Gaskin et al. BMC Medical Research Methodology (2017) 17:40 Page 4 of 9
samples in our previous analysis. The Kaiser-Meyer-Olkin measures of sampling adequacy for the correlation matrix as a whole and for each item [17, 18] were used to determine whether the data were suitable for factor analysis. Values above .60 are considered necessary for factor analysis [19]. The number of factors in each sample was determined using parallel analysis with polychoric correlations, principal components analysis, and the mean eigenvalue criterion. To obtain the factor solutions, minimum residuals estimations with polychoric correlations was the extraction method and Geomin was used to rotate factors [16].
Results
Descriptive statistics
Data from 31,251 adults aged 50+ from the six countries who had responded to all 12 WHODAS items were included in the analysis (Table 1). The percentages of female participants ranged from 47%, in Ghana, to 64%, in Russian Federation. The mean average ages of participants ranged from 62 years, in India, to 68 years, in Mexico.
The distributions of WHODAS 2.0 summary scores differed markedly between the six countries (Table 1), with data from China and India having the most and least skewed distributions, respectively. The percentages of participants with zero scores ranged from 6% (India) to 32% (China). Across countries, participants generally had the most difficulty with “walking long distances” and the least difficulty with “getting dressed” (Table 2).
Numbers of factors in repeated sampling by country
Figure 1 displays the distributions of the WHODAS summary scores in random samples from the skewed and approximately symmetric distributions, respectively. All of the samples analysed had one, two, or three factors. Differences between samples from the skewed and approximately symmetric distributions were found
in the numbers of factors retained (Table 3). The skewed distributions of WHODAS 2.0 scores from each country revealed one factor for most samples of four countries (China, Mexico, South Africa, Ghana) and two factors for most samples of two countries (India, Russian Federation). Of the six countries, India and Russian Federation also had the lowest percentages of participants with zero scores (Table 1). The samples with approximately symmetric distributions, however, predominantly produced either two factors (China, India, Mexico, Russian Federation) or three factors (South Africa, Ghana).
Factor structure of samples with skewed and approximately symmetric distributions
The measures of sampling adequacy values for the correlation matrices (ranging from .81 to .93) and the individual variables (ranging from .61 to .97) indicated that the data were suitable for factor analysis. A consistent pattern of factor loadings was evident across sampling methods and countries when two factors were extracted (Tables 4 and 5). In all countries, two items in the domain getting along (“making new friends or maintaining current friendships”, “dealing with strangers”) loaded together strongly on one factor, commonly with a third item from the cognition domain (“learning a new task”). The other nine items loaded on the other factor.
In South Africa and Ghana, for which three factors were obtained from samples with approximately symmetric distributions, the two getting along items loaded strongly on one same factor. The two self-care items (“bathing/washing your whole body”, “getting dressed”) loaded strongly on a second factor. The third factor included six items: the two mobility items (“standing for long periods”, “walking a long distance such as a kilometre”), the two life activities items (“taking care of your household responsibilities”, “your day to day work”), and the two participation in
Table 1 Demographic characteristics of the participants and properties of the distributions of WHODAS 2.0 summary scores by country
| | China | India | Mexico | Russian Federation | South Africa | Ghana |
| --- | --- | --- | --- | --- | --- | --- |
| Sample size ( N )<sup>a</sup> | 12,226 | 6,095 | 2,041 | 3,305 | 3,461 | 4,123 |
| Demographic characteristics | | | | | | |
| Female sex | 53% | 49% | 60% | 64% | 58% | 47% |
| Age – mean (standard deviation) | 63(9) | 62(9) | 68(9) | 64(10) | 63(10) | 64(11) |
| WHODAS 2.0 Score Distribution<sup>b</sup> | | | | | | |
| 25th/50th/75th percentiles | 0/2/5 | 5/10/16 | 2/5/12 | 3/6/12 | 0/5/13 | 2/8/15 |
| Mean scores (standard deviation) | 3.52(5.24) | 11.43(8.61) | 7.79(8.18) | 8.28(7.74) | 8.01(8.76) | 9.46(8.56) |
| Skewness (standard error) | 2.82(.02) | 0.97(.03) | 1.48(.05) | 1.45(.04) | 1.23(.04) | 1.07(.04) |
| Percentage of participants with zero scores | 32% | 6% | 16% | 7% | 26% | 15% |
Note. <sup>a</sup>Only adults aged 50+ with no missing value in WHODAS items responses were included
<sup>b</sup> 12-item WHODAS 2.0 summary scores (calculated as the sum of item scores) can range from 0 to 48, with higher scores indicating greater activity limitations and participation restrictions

*-*-*

§ **What the task asks**
Write out the full listing without altering anything.

§ **Output for this exercise**
Gaskin et al. BMC Medical Research Methodology (2017) 17:40 Page 4 of 9
samples in our previous analysis. The Kaiser-Meyer-Olkin measures of sampling adequacy for the correlation matrix as a whole and for each item [17, 18] were used to determine whether the data were suitable for factor analysis. Values above .60 are considered necessary for factor analysis [19]. The number of factors in each sample was determined using parallel analysis with polychoric correlations, principal components analysis, and the mean eigenvalue criterion. To obtain the factor solutions, minimum residuals estimations with polychoric correlations was the extraction method and Geomin was used to rotate factors [16].
Results
Descriptive statistics
Data from 31,251 adults aged 50+ from the six countries who had responded to all 12 WHODAS items were included in the analysis (Table 1). The percentages of female participants ranged from 47%, in Ghana, to 64%, in Russian Federation. The mean average ages of participants ranged from 62 years, in India, to 68 years, in Mexico.
The distributions of WHODAS 2.0 summary scores differed markedly between the six countries (Table 1), with data from China and India having the most and least skewed distributions, respectively. The percentages of participants with zero scores ranged from 6% (India) to 32% (China). Across countries, participants generally had the most difficulty with “walking long distances” and the least difficulty with “getting dressed” (Table 2).
Numbers of factors in repeated sampling by country
Figure 1 displays the distributions of the WHODAS summary scores in random samples from the skewed and approximately symmetric distributions, respectively. All of the samples analysed had one, two, or three factors. Differences between samples from the skewed and approximately symmetric distributions were found
in the numbers of factors retained (Table 3). The skewed distributions of WHODAS 2.0 scores from each country revealed one factor for most samples of four countries (China, Mexico, South Africa, Ghana) and two factors for most samples of two countries (India, Russian Federation). Of the six countries, India and Russian Federation also had the lowest percentages of participants with zero scores (Table 1). The samples with approximately symmetric distributions, however, predominantly produced either two factors (China, India, Mexico, Russian Federation) or three factors (South Africa, Ghana).
Factor structure of samples with skewed and approximately symmetric distributions
The measures of sampling adequacy values for the correlation matrices (ranging from .81 to .93) and the individual variables (ranging from .61 to .97) indicated that the data were suitable for factor analysis. A consistent pattern of factor loadings was evident across sampling methods and countries when two factors were extracted (Tables 4 and 5). In all countries, two items in the domain getting along (“making new friends or maintaining current friendships”, “dealing with strangers”) loaded together strongly on one factor, commonly with a third item from the cognition domain (“learning a new task”). The other nine items loaded on the other factor.
In South Africa and Ghana, for which three factors were obtained from samples with approximately symmetric distributions, the two getting along items loaded strongly on one same factor. The two self-care items (“bathing/washing your whole body”, “getting dressed”) loaded strongly on a second factor. The third factor included six items: the two mobility items (“standing for long periods”, “walking a long distance such as a kilometre”), the two life activities items (“taking care of your household responsibilities”, “your day to day work”), and the two participation in
Table 1 Demographic characteristics of the participants and properties of the distributions of WHODAS 2.0 summary scores by country
| | China | India | Mexico | Russian Federation | South Africa | Ghana |
| --- | --- | --- | --- | --- | --- | --- |
| Sample size ( N )<sup>a</sup> | 12,226 | 6,095 | 2,041 | 3,305 | 3,461 | 4,123 |
| Demographic characteristics | | | | | | |
| Female sex | 53% | 49% | 60% | 64% | 58% | 47% |
| Age – mean (standard deviation) | 63(9) | 62(9) | 68(9) | 64(10) | 63(10) | 64(11) |
| WHODAS 2.0 Score Distribution<sup>b</sup> | | | | | | |
| 25th/50th/75th percentiles | 0/2/5 | 5/10/16 | 2/5/12 | 3/6/12 | 0/5/13 | 2/8/15 |
| Mean scores (standard deviation) | 3.52(5.24) | 11.43(8.61) | 7.79(8.18) | 8.28(7.74) | 8.01(8.76) | 9.46(8.56) |
| Skewness (standard error) | 2.82(.02) | 0.97(.03) | 1.48(.05) | 1.45(.04) | 1.23(.04) | 1.07(.04) |
| Percentage of participants with zero scores | 32% | 6% | 16% | 7% | 26% | 15% |
Note. <sup>a</sup>Only adults aged 50+ with no missing value in WHODAS items responses were included
<sup>b</sup> 12-item WHODAS 2.0 summary scores (calculated as the sum of item scores) can range from 0 to 48, with higher scores indicating greater activity limitations and participation restrictions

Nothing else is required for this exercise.